Elle reprend son travail en février 2024 sur la forme d’un mi-temps thérapeutique.
Les reproches, les conditions de travail difficiles sont à nouveau mises en avant. Elle travaille à ce moment-là du 12 février au 22 février.
Ne supportant plus la pression professionnelle qui lui est mise, son médecin traitant la met en maladie.
Elle est à ce moment-là en arrêt de maladie, démissionne de son entreprise [13] le 25 mai 2024 et reprend le même type de travail le 27 mai 2024, dans une autre entreprise.
Le Médecin conseil met un terme à son arrêt de travail le 11 mars 2024.
À ce moment-là, son médecin traitant l’avait mise en maladie en raison des conséquences psychologiques de son harcèlement au travail.

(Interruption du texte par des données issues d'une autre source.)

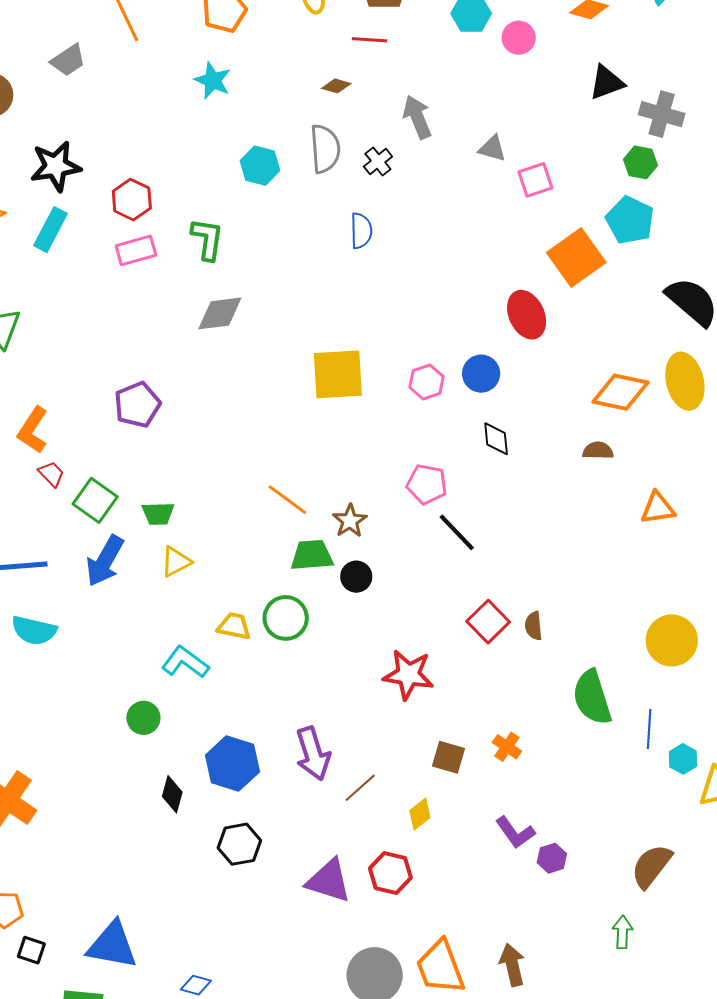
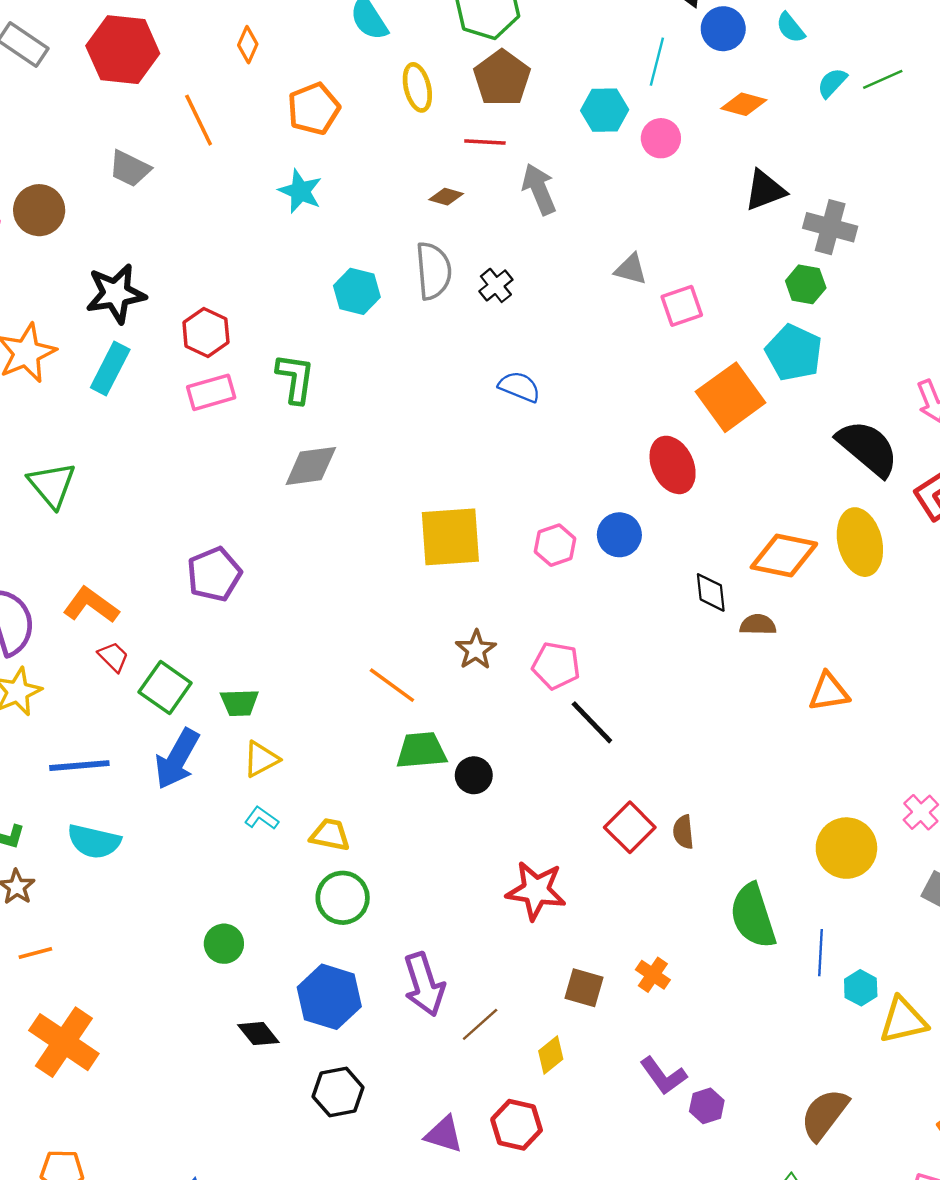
gray trapezoid: (68, 60) -> (130, 169), turned 60
gray arrow: (417, 117) -> (539, 189), moved
blue semicircle: (361, 231) -> (519, 387), moved, turned -66
orange L-shape: (33, 430) -> (91, 605), turned 93
black diamond: (496, 439) -> (711, 592), moved
brown star: (350, 521) -> (476, 650), moved
green circle: (286, 618) -> (343, 898), moved
cyan L-shape: (185, 662) -> (261, 818), moved, size x0.6
black diamond: (172, 794) -> (258, 1034), turned -54
purple triangle: (329, 881) -> (444, 1134), size x0.7

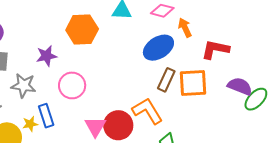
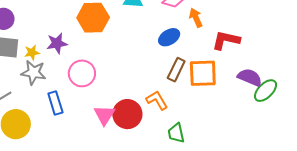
blue ellipse: (158, 48) -> (169, 37), size x0.7
orange L-shape: (147, 111) -> (157, 100), size x0.7
yellow star: (30, 124) -> (32, 53), moved

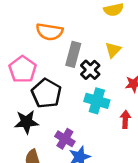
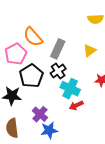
orange semicircle: (49, 32) -> (33, 37), moved, turned 30
black cross: (90, 70) -> (58, 71), moved
red arrow: (125, 119) -> (76, 105), moved, turned -128

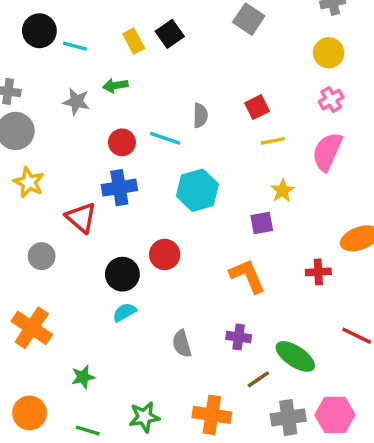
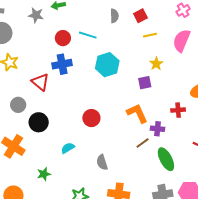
gray semicircle: (200, 115) -> (114, 16), moved
red circle: (165, 254) -> (91, 118), moved
black circle: (122, 274) -> (39, 122), moved
cyan semicircle: (125, 312) -> (68, 148), moved
purple cross: (239, 337) -> (158, 129), moved
gray semicircle: (182, 344) -> (102, 162), moved
green ellipse: (295, 356) -> (166, 159), turned 30
brown line: (258, 379) -> (143, 143), moved

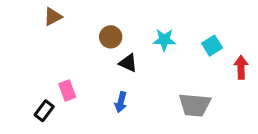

Nous proposons de porter la date de consolidation à la fin du mois de mars 2024 ».
Ainsi, par conclusions claires, dénuées de toute ambiguïté, le Docteur [X] a conclu à l’aptitude à la reprise d’une activité professionnelle de la demanderesse au 29 mars 2024, et non au 11 mars 2024 comme retenu par le médecin conseil près la [10].
Force est de constater que ni Madame [T] ni la [11] n’apportent aucun élément médical de nature à remettre en cause les conclusions expertales. Il sera donc statué dans le sens de l’expertise du Docteur [X]. Il s’ensuit que la décision de la [9] contestée doit être infirmée en ce sens.
Sur les demandes annexes
L’issue du litige conduit le tribunal à laisser à chaque partie la charge de ses dépens.
PAR CES MOTIFS
Le Tribunal, après débats en audience publique, statuant par décision contradictoire et en premier ressort, mise à disposition au greffe,
DECLARE Madame [U] [T] recevable en son recours ;
INFIRME la décision de la Commission Médicale de Recours Amiable ([9]) près la [11] du 28 mai 2024 ;
DIT que Madame [U] [T] était apte à la reprise du travail au 29 mars 2024 ;
RENVOIE Madame [T] devant la [11] pour la liquidation de ses droits ;
LAISSE à chaque partie la charge de ses propres dépens.
Ainsi jugé les jour, mois et an susdits et Nous avons signé avec la Greffière, après lecture faite.